During the spring, Darwin tried to find explanations in Sexual Selection for variations in that "eminently domesticated animal", mankind, and for the plumage of birds. As well as drawing on information, he experimented with dyeing pigeons red and trimming the feathers of game-cocks to see if this affected their desirability as a mate. The Duke of Argyll had thrown down a challenge with his book The Reign of Law, which collected criticisms of the Origin and put forward theories of divine design and providential law in a way that struck Darwin as "very well written, very interesting, honest, & clever & very arrogant". It made a particular point of the iridescent colours of hummingbirds, claiming that this was beauty for God's sake without any earthly reason, not explicable by struggle. Wallace gave Reign of Law a withering review, pointing to the existence of stink bugs as well as beauty, and then became entangled in an exchange of detailed arguments with the Duke. To Darwin's despair, Wallace refused to accept a rôle for sexual selection.
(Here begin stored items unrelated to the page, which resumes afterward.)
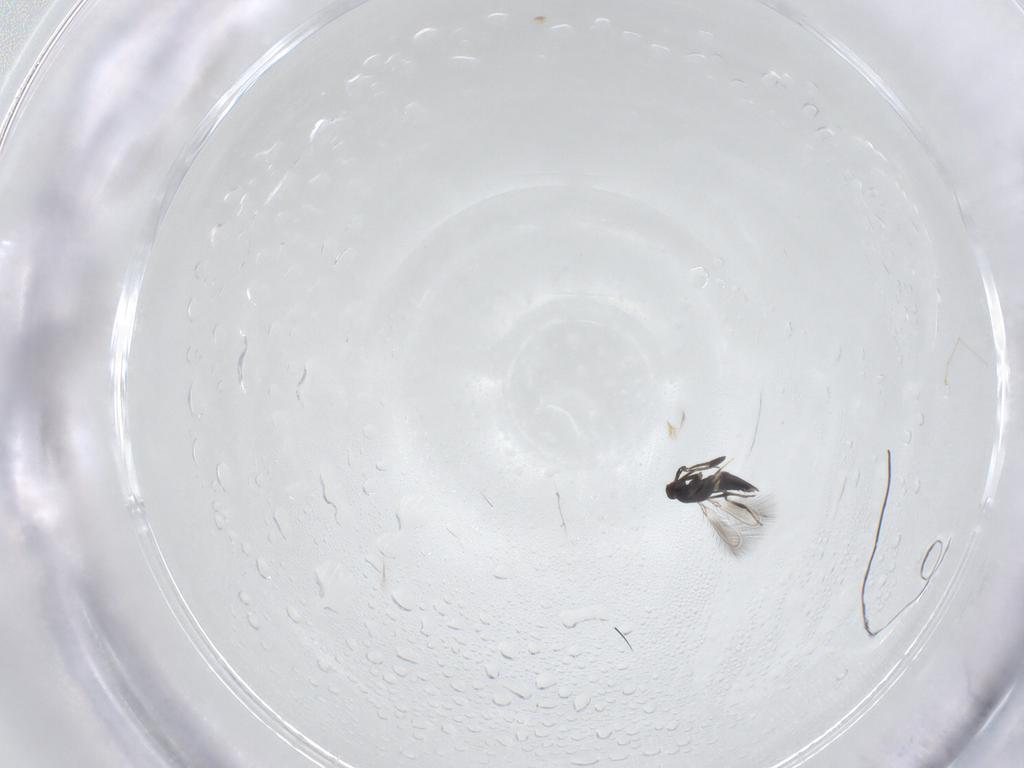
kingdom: Animalia
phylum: Arthropoda
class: Insecta
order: Hymenoptera
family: Mymaridae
Further damage to the Origin came from professor Sir William Thomson (later Lord Kelvin) used calculations of heat loss to estimate a much younger age for the earth than Darwin had been assuming. Thomson's partner in a submarine cable business, the engineer Fleeming Jenkin, then argued convincingly that any single variation would be blended back into the population, so that to form a new species numerous variations would have to be created simultaneously, reintroducing the need for divine intervention.
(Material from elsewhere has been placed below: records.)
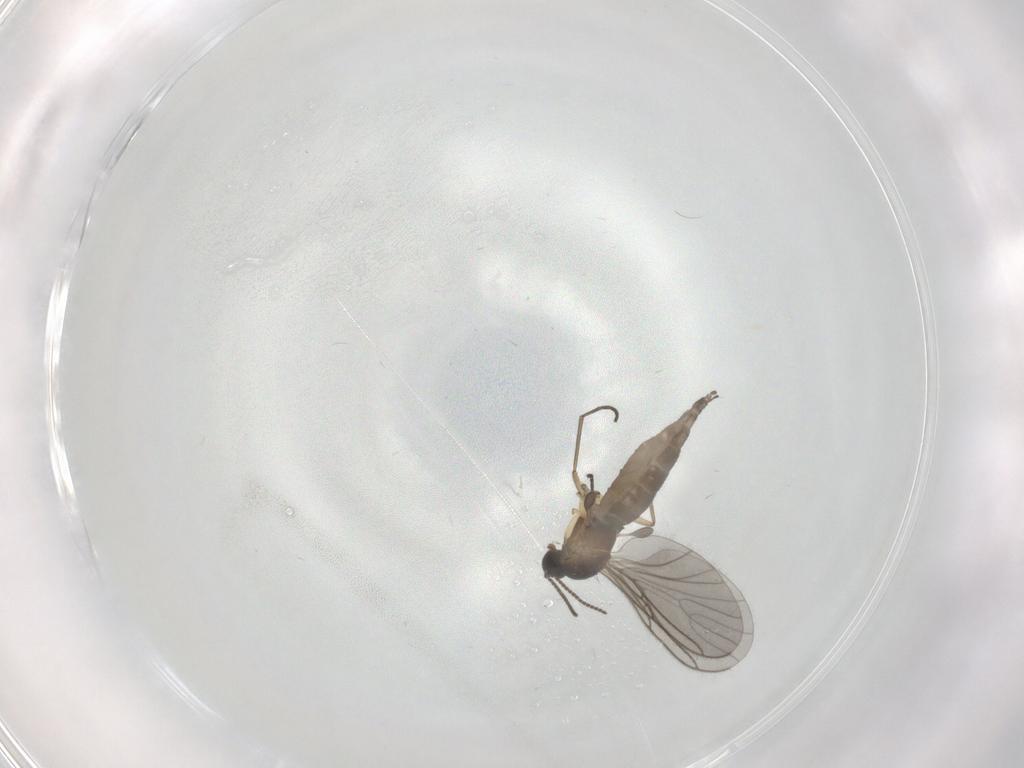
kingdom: Animalia
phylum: Arthropoda
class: Insecta
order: Diptera
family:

By June, Lyell was struggling to revise his Principles of Geology, though Darwin still hoped that he would at last "speak out plainly about species". Lyell found Darwin's proofs of Variation "most persuasive", but Darwin was struggling to sort out the changes and corrections he wanted. Encouragement came from the Reverend professor Charles Kingsley, who sent the previously unthinkable news that "the best and strongest men" at the University of Cambridge were "coming over [to] what the world calls Darwinism... The younger M.A.'s are not only willing, but greedy, to hear what you have to say, and... the elder... are facing the whole question in quite a different tone from that they did three years ago... I have been surprised at the change since last winter."

The proofs were finished on 15 November, and The Variation of Animals and Plants Under Domestication went on sale on 30 January 1868, thirteen years after Darwin had begun his experiments on breeding and stewing the bones of pigeons. He was feeling deflated, and concerned about how these large volumes would be received, writing "if I try to read a few pages I feel fairly nauseated... The devil take the whole book". The public were undeterred, and the 1,500 copies went within a week with a second printing at eleven days. The Pall Mall Gazette praised its "noble calmness... undisturbed by the heats of polemical agitation" which made the far from calm Darwin laugh, and left him "cock-a-hoop".

Darwin continued his work with the Descent of Man and Emotions.